Prepare a search object to use the supplied criteria and return a search object. Introspection is triggered when the result method is enacted. See Data::Seek::Search for usage information.

CONCEPT

The follow is a short and simple overview of the strategy and syntax used by Data::Seek to query complex data structures. The overall idea behind Data::Seek is to flatten/fold the data structure, reduce it by applying a series patterns, then, unflatten/unfold and operate on the new data structure.

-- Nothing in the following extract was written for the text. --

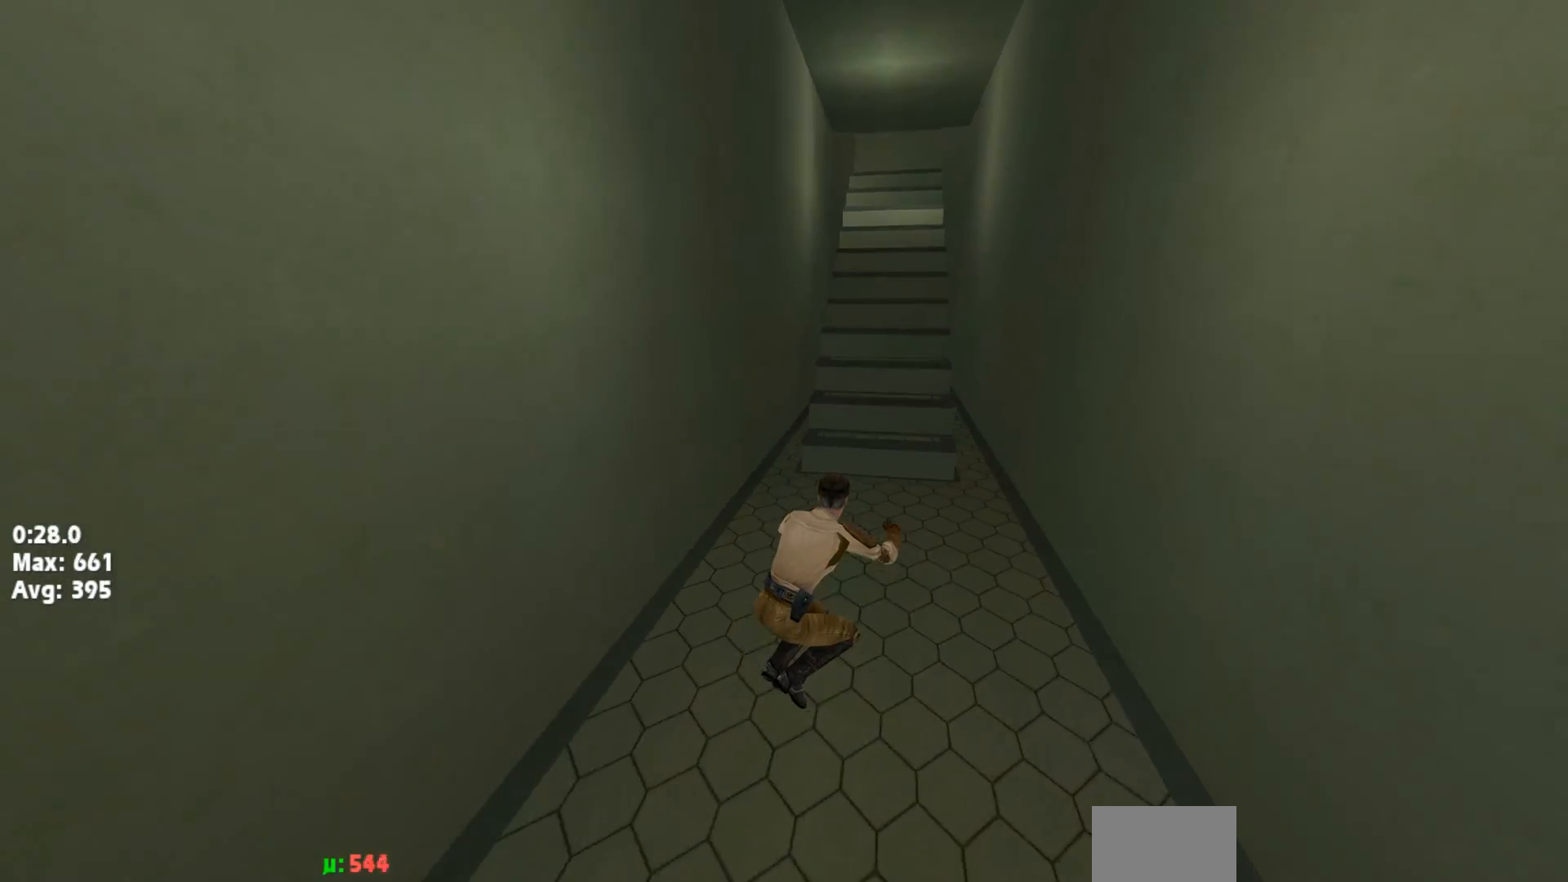
{"keys": ["jump", "left", "up"], "events": [[350, "jump", "down"]]}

The introspection strategy is to flatten the data structure producing a non-hierarchical data structure where its keys represent endpoints (using dot-notation and colons to separate (and denote) nested hash keys and array indices respectively) within the structure.

AUTHOR

Al Newkirk <anewkirk@ana.io>

COPYRIGHT AND LICENSE

This software is copyright (c) 2014 by Al Newkirk.

This is free software; you can redistribute it and/or modify it under the same terms as the Perl 5 programming language system itself.